(INSTRUCTION)
Return the stretch of the Crank-Nicolson passage below that begins with the words "for j in range(n" and stops after the words "fig = plt.figure()", copied character for character.

(PASSAGE SHOWN)
Apply the Crank-Nicolson Method to the heat equation

$$ \left\{\begin{matrix}\begin{align*} & u_t = Du_{xx} + Cu \\ & u(x,0) = \sin^2{(\frac{\pi}{L} x)}\: &for\:all\:0 \leq x \leq L \\ & u(0,t) = 0\: &for\:all\:t \geq 0 \\ & u(L,t) = 0\: &for\:all\:t \geq 0 \end{align*}\end{matrix}\right. $$

In [42]:
def crank_nicolson_growth(xl, xr, yb, yt, M, N):
    l = lambda t : 0 * t
    r = lambda t : 0 * t
    D = 1
    L = 1
    C = 9.5
    h = (xr - xl) / M
    k = (yt - yb) / N
    m = M - 1
    n = N
    sigma = D * k / h ** 2
    
    A = np.diag((2 - k * C + 2 * sigma) * np.ones(m)) + \
        np.diag(-sigma * np.ones(m - 1), 1) + \
        np.diag(-sigma * np.ones(m - 1), -1) 
        
    B = np.diag((2 + k * C - 2 * sigma) * np.ones(m)) + \
        np.diag(sigma * np.ones(m - 1), 1) + \
        np.diag(sigma * np.ones(m - 1), -1)
        
    lside = l(yb + np.arange(n) * k)
    rside = r(yb + np.arange(n) * k)
    
    ''' Initial conditions ''' 
    f = lambda x : np.power(np.sin(np.pi * x / L), 2)
    
    w = np.zeros(n * m).reshape(n, m).astype(np.float128)
    for i in range(m):
        w[0, i] = f(xl + (i + 1) * h)
        
    for j in range(n - 1):
        s = np.zeros(m)
        s[0] = lside[j] + lside[j+1]
        s[-1] = rside[j] + rside[j+1]
        w[j + 1,:] = np.matmul(np.linalg.inv(A), np.matmul(B, w[j,:]) + sigma * s)
        
    w = np.column_stack([lside, w, rside])
    x = xl + np.arange(0, m+2) * h
    t = yb + np.arange(0, n) * k
        
    X, T = np.meshgrid(x, t)
    
    fig = plt.figure()
    ax = fig.gca(projection='3d')
    stride = 0
    ax.plot_surface(X[stride:], T[stride:], w[stride:])
    plt.xlabel('x')
    plt.ylabel('t')
    plt.show()
    plt.clf()
    
crank_nicolson_growth(0, 1, 0, 1, 20, 20)


<matplotlib.figure.Figure at 0x7fdeb16de8d0>

8.2 Hyperbolic Equations

Example

Apply the explicit Finite Difference Method to the wave equation with wave speed $c = 2$ and initial conditions $f(x) = \sin{\pi x}$ and $g(x) = l(x) = r(x) = 0$


In [26]:
def wavefd(xl, xr, yb, yt, M, N):
    c = 1
    h = (xr - xl) / M
    k = (yt - yb) / N
    m = M - 1
    n = N
    
    sigma = c * k / h
    
    f = lambda x : np.sin(x * np.pi)

(RECORDED DATA)
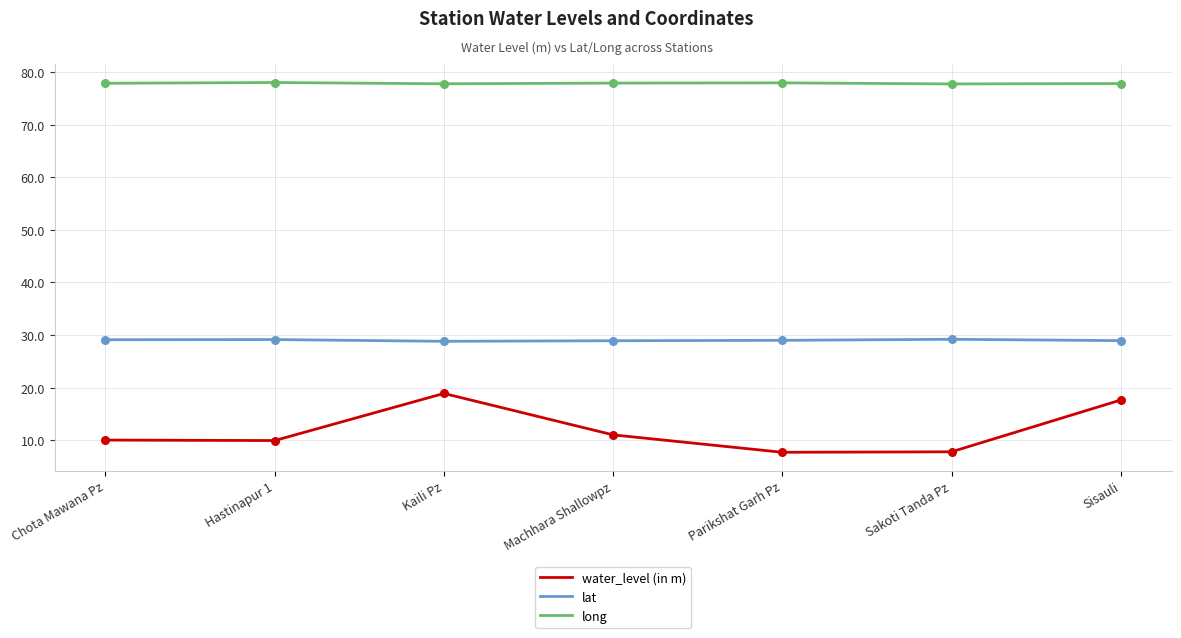

Which series has the widest spread of values?

water_level (in m)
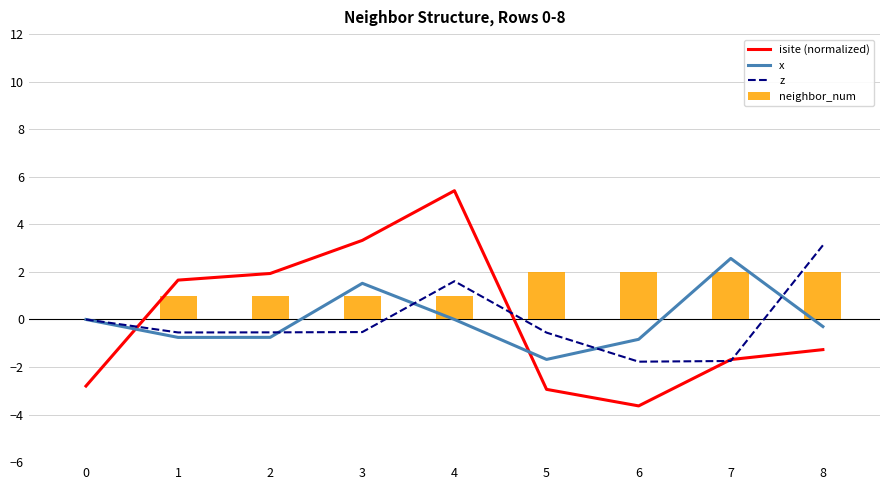

What is the average value of the z series?

-0.1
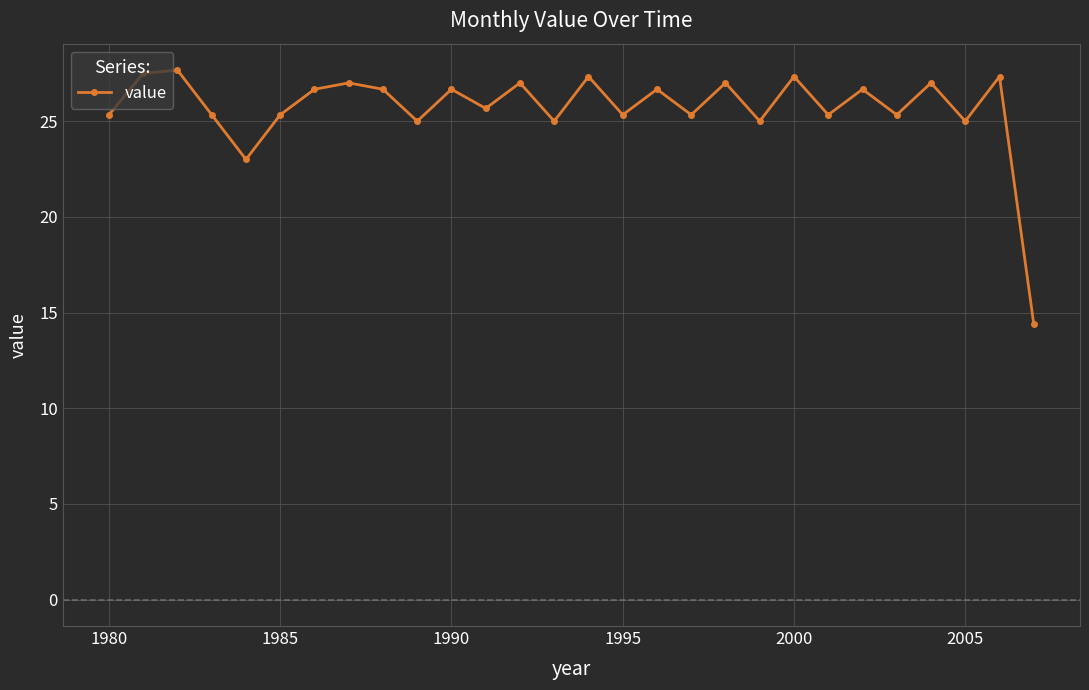

True or false: the data has more than 1 interior local peaks.

True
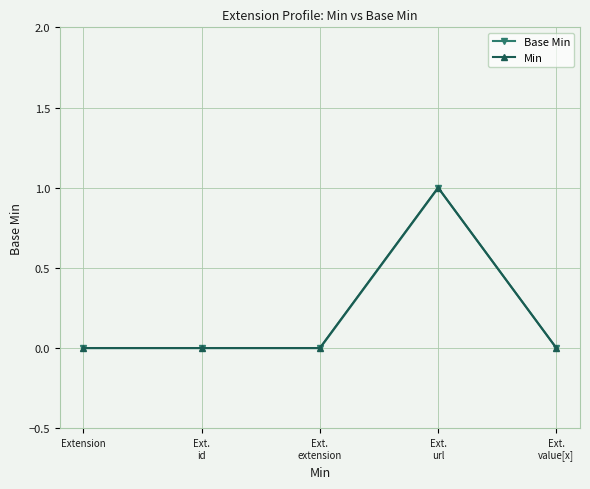

At which category does Base Min reach its first local peak?

Ext.
url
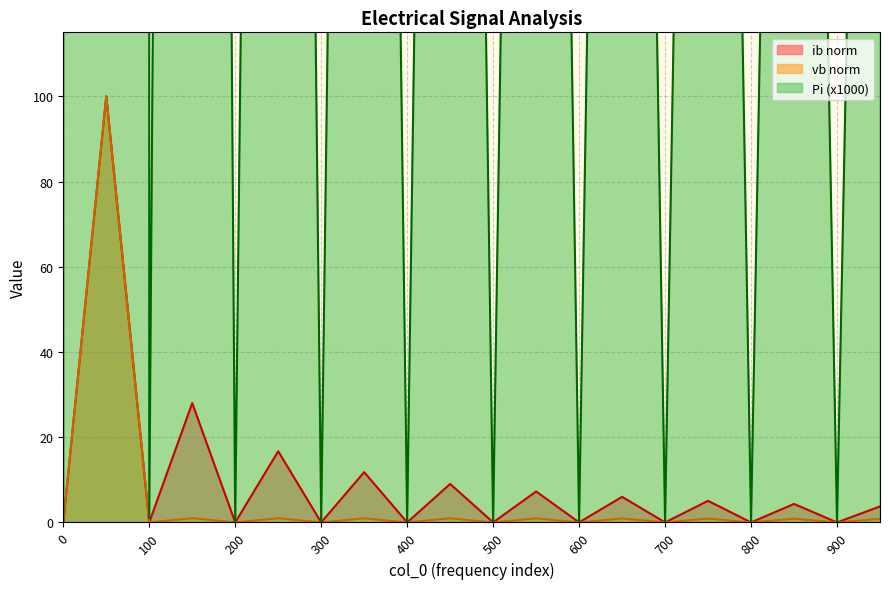

How many data points does each series have?

20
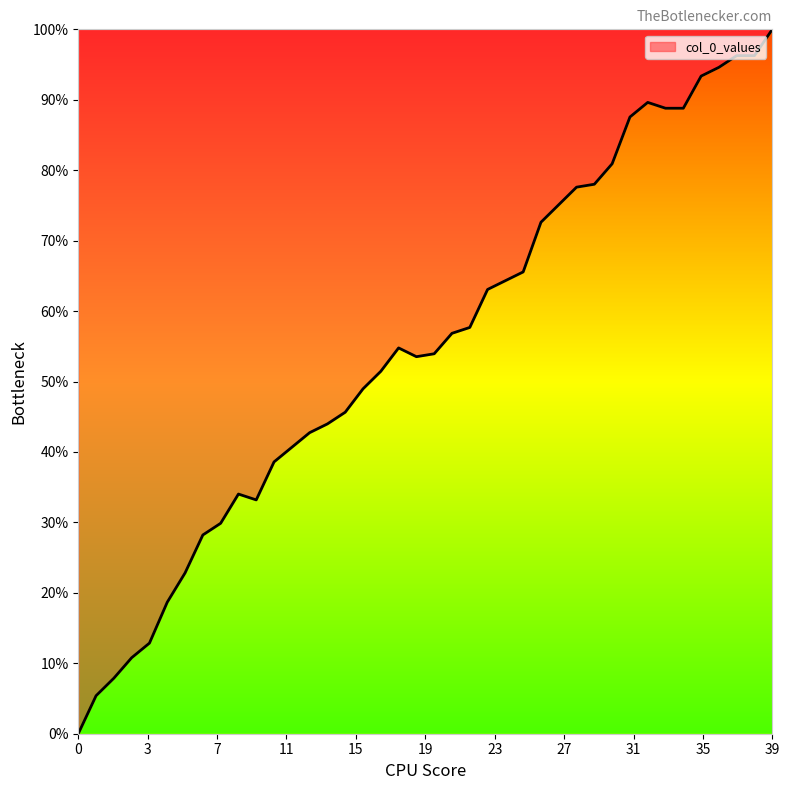

At which category does the data reach its first local peak?

9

(REPLY)
for j in range(n - 1):
        s = np.zeros(m)
        s[0] = lside[j] + lside[j+1]
        s[-1] = rside[j] + rside[j+1]
        w[j + 1,:] = np.matmul(np.linalg.inv(A), np.matmul(B, w[j,:]) + sigma * s)
        
    w = np.column_stack([lside, w, rside])
    x = xl + np.arange(0, m+2) * h
    t = yb + np.arange(0, n) * k
        
    X, T = np.meshgrid(x, t)
    
    fig = plt.figure()